Step 3. Say "Write the word in your own way."         recieve

Step 4.Say "May I call that your old way?"
         (get agreement)
Step 5. Say "May I show you a new way? (get agreement, write it here):                   receive
Step 6. Explain the difference between the old and new way to the person: "In your old way its ie but in the new way its ei." Circle these letters in each word, for emphasis.
Step 7. "Write it in your old way."
      recieve
Step 8. "Write it in the new way."
receive
Step 9. Explain the difference.
"In your old way its ie but in the new way its ei." Circle these letters in each word, for emphasis.
Step 10. "Write it in your old way."
recieve
Step 11. "Write it in the new way."
receive
Step 12. Explain the difference.
"In your old way its ie but in the new way its ei." Circle these letters in each word, for emphasis.
Step 13. "Write it in the old way."
recieve
Step 14. "Write it in your new way"
receive
Step 15. "Now, you tell me the difference."
"In my old way its ie but in my new way its ei." Person circles these letters in each word, for emphasis.
Step 16. "Write it in the old way."
recieve
Step 17. "Write it in your new way."
receive
Step 18. "Tell me the difference." (response as above)
Step 19. "Write it in the old way."
recieve
Step 20. "Write it in your new way."
receive
Step 21. "Tell me the difference." (response as above)
Step 22. Write 6 different sentences using your new way of spelling the word. Short sentences will do..
(1)  When will I receive the goods?
(2)  Have you received my message?
(3)  We received the fax.  
(4)  Let me know when you receive my Christmas gift.
(5)  It is better to give than to receive.
(6)  I can now spell receive.
Step 23. Follow up activities to reinforce learning and memory.
Step 24. "What if...?" troubleshooting and an explanation of the steps.
You can print a blank version of this one page form for your own, unrestricted copying and use. Read the full explanation of the underpinning learning theory, research publications, reviews and case notes, and education department endorsements. The Old Way New Way learning method is now available as a low-priced computer program called Personal Best Spelling. You can the download the adult or the children's version of this spelling program and try it, for free. Personal Best Spelling also includes an improved version of Look-Say-Cover-Write-Check, a widely endorsed method for learning new words; a way of detecting learned, habitual errors; and a spell tester; plus many other useful features for adult learners, school children, and teachers of spelling. Copyright 2012 Personal Best Academy

Follow up activities to reinforce learning and memory

1. The learner has to practice, i.e, use, the new spelling of the word, otherwise memory will fade in time. "If you don't use it, you lose it." Make sure you practice over the next two weeks.

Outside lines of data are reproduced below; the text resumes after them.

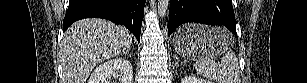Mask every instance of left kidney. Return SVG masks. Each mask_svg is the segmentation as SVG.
<instances>
[{"mask_svg":"<svg viewBox=\"0 0 307 83\" xmlns=\"http://www.w3.org/2000/svg\"><path fill=\"white\" fill-rule=\"evenodd\" d=\"M181 83H210V82L201 78H197L195 76H185L182 79Z\"/></svg>","mask_w":307,"mask_h":83,"instance_id":"1","label":"left kidney"}]
</instances>
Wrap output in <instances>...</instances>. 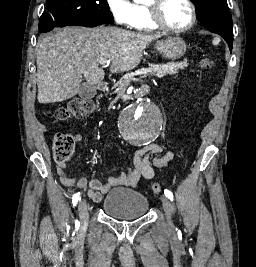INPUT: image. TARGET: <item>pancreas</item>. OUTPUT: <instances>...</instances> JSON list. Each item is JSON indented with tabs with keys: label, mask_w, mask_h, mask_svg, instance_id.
<instances>
[{
	"label": "pancreas",
	"mask_w": 256,
	"mask_h": 267,
	"mask_svg": "<svg viewBox=\"0 0 256 267\" xmlns=\"http://www.w3.org/2000/svg\"><path fill=\"white\" fill-rule=\"evenodd\" d=\"M187 66V60H184V62H180V64H166V66H160V68H147V70L154 72V76L163 78V76H167V74H177V70H184ZM132 80H135L134 76L126 74V76L120 80L119 84H115L114 88H117L118 94H124Z\"/></svg>",
	"instance_id": "1"
}]
</instances>
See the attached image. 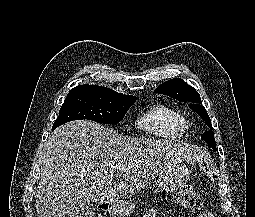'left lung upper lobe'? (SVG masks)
<instances>
[{"label": "left lung upper lobe", "instance_id": "5c2ea615", "mask_svg": "<svg viewBox=\"0 0 255 217\" xmlns=\"http://www.w3.org/2000/svg\"><path fill=\"white\" fill-rule=\"evenodd\" d=\"M155 91L179 101L190 103L192 110H194L205 121L206 125L210 127V130L203 133L201 138L213 149L217 150L211 120L206 109L201 105L202 101L199 93L192 86L185 83L182 79L174 78L162 83Z\"/></svg>", "mask_w": 255, "mask_h": 217}]
</instances>
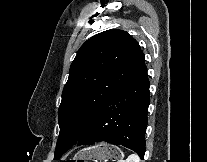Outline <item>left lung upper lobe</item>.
<instances>
[{
    "mask_svg": "<svg viewBox=\"0 0 207 162\" xmlns=\"http://www.w3.org/2000/svg\"><path fill=\"white\" fill-rule=\"evenodd\" d=\"M143 61L137 41L119 29L99 33L81 46L58 110L60 133L55 160L79 140L101 105Z\"/></svg>",
    "mask_w": 207,
    "mask_h": 162,
    "instance_id": "left-lung-upper-lobe-1",
    "label": "left lung upper lobe"
}]
</instances>
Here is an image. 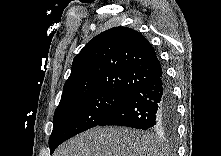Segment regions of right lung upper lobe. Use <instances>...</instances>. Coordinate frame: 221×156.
Returning <instances> with one entry per match:
<instances>
[{"label": "right lung upper lobe", "instance_id": "obj_1", "mask_svg": "<svg viewBox=\"0 0 221 156\" xmlns=\"http://www.w3.org/2000/svg\"><path fill=\"white\" fill-rule=\"evenodd\" d=\"M71 70L60 103L102 92L131 96L163 73L152 45L127 27L108 29L90 40Z\"/></svg>", "mask_w": 221, "mask_h": 156}]
</instances>
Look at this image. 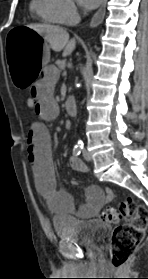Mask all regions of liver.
<instances>
[{
    "label": "liver",
    "instance_id": "1",
    "mask_svg": "<svg viewBox=\"0 0 148 279\" xmlns=\"http://www.w3.org/2000/svg\"><path fill=\"white\" fill-rule=\"evenodd\" d=\"M27 27L43 36L55 52L63 50L64 57L70 55L75 50V39L69 40V34L62 27L45 24H32Z\"/></svg>",
    "mask_w": 148,
    "mask_h": 279
}]
</instances>
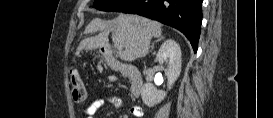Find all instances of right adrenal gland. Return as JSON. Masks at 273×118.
Returning <instances> with one entry per match:
<instances>
[{"mask_svg":"<svg viewBox=\"0 0 273 118\" xmlns=\"http://www.w3.org/2000/svg\"><path fill=\"white\" fill-rule=\"evenodd\" d=\"M163 39H164V37H163V36L158 37V39H157V40H155V41L152 43V45H151V49H153V48H154L155 43H157V42H159V41H161V40H163Z\"/></svg>","mask_w":273,"mask_h":118,"instance_id":"right-adrenal-gland-1","label":"right adrenal gland"}]
</instances>
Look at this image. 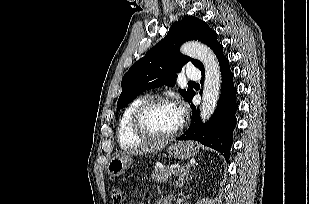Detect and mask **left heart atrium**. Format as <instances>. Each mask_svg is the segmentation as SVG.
Segmentation results:
<instances>
[{
    "label": "left heart atrium",
    "instance_id": "obj_1",
    "mask_svg": "<svg viewBox=\"0 0 309 204\" xmlns=\"http://www.w3.org/2000/svg\"><path fill=\"white\" fill-rule=\"evenodd\" d=\"M177 112L179 114L180 119H183L184 114H185V106L184 105H179L176 107Z\"/></svg>",
    "mask_w": 309,
    "mask_h": 204
}]
</instances>
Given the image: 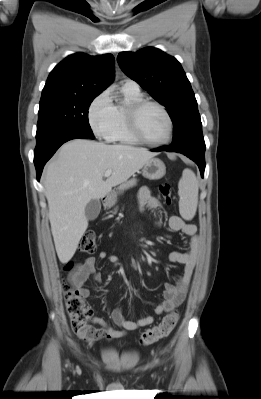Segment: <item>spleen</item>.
Wrapping results in <instances>:
<instances>
[{"instance_id": "1", "label": "spleen", "mask_w": 261, "mask_h": 399, "mask_svg": "<svg viewBox=\"0 0 261 399\" xmlns=\"http://www.w3.org/2000/svg\"><path fill=\"white\" fill-rule=\"evenodd\" d=\"M179 212L185 220H191L198 204V181L190 169H185L178 184Z\"/></svg>"}]
</instances>
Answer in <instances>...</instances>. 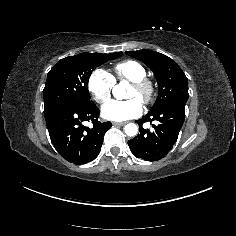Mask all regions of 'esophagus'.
Segmentation results:
<instances>
[{
    "label": "esophagus",
    "instance_id": "obj_1",
    "mask_svg": "<svg viewBox=\"0 0 236 236\" xmlns=\"http://www.w3.org/2000/svg\"><path fill=\"white\" fill-rule=\"evenodd\" d=\"M126 122H112L113 126H122L124 125Z\"/></svg>",
    "mask_w": 236,
    "mask_h": 236
}]
</instances>
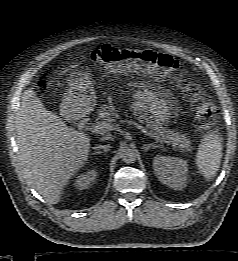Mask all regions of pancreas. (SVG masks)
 Masks as SVG:
<instances>
[{"mask_svg": "<svg viewBox=\"0 0 238 261\" xmlns=\"http://www.w3.org/2000/svg\"><path fill=\"white\" fill-rule=\"evenodd\" d=\"M98 119L105 122H115L119 119V114L113 103L108 105L103 104L98 109ZM139 122L146 123L147 128L154 134V136L165 143L171 144L175 150L182 153L191 152L193 147L190 140L185 134L175 132L163 126L159 121L153 120L147 115H141L138 118Z\"/></svg>", "mask_w": 238, "mask_h": 261, "instance_id": "1", "label": "pancreas"}]
</instances>
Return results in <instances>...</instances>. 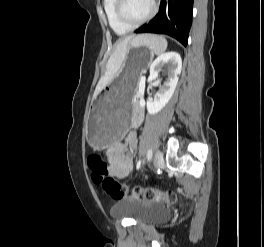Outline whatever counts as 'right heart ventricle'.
<instances>
[{
  "label": "right heart ventricle",
  "mask_w": 264,
  "mask_h": 247,
  "mask_svg": "<svg viewBox=\"0 0 264 247\" xmlns=\"http://www.w3.org/2000/svg\"><path fill=\"white\" fill-rule=\"evenodd\" d=\"M115 8L116 0H103V9L112 30L119 35L126 34L130 31L131 28L123 24L117 18Z\"/></svg>",
  "instance_id": "1"
}]
</instances>
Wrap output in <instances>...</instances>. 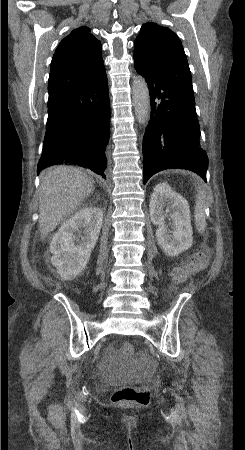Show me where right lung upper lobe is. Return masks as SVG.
I'll use <instances>...</instances> for the list:
<instances>
[{
    "mask_svg": "<svg viewBox=\"0 0 245 450\" xmlns=\"http://www.w3.org/2000/svg\"><path fill=\"white\" fill-rule=\"evenodd\" d=\"M101 43L87 27L64 38L55 51L48 81V105L74 91L104 69Z\"/></svg>",
    "mask_w": 245,
    "mask_h": 450,
    "instance_id": "1",
    "label": "right lung upper lobe"
}]
</instances>
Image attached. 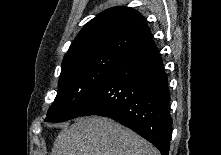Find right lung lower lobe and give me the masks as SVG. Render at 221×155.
I'll list each match as a JSON object with an SVG mask.
<instances>
[{"label": "right lung lower lobe", "mask_w": 221, "mask_h": 155, "mask_svg": "<svg viewBox=\"0 0 221 155\" xmlns=\"http://www.w3.org/2000/svg\"><path fill=\"white\" fill-rule=\"evenodd\" d=\"M167 75L150 38L130 50L113 68L80 116L119 121L168 155L172 119Z\"/></svg>", "instance_id": "98d812e1"}]
</instances>
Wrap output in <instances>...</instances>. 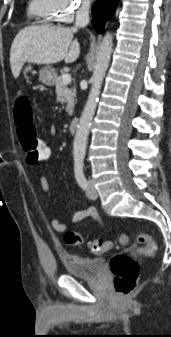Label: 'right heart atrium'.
Instances as JSON below:
<instances>
[{"label":"right heart atrium","instance_id":"d8ad5b80","mask_svg":"<svg viewBox=\"0 0 171 337\" xmlns=\"http://www.w3.org/2000/svg\"><path fill=\"white\" fill-rule=\"evenodd\" d=\"M56 13V19L63 23H71L77 15L87 9L86 0H50Z\"/></svg>","mask_w":171,"mask_h":337}]
</instances>
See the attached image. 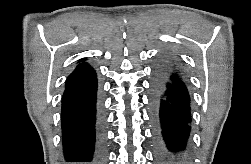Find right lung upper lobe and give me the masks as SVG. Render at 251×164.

2. Do not deliberately use the old way spelling ever again, and do not compare the old and new ways ever again. The only exception to this rule is explained in activity No. 3 below.

3. The old way is never completely lost, but the brain will automatically select the new way on 80% of occasions, or higher. If the new way is practiced enough, this figure can be as high as 100% after only one Old Way New Way® correction session.

4. On those odd occasions when the old way does resurface, the learner will recognise it on 90% of occasions, without needing someone else to point it out. This automatic self detection of errors is due to the improved self awareness.

5. Every time an old way does come up, the learner must apply Steps 19, 20 and 21 of the Old Way New Way learning method. That is, the learner say to him- or herself "That's my old way"; then write out the new way and say aloud "This is my new way"; and then describe aloud the difference between the old and new ways. Do this three-step correction each time an old way resurfaces.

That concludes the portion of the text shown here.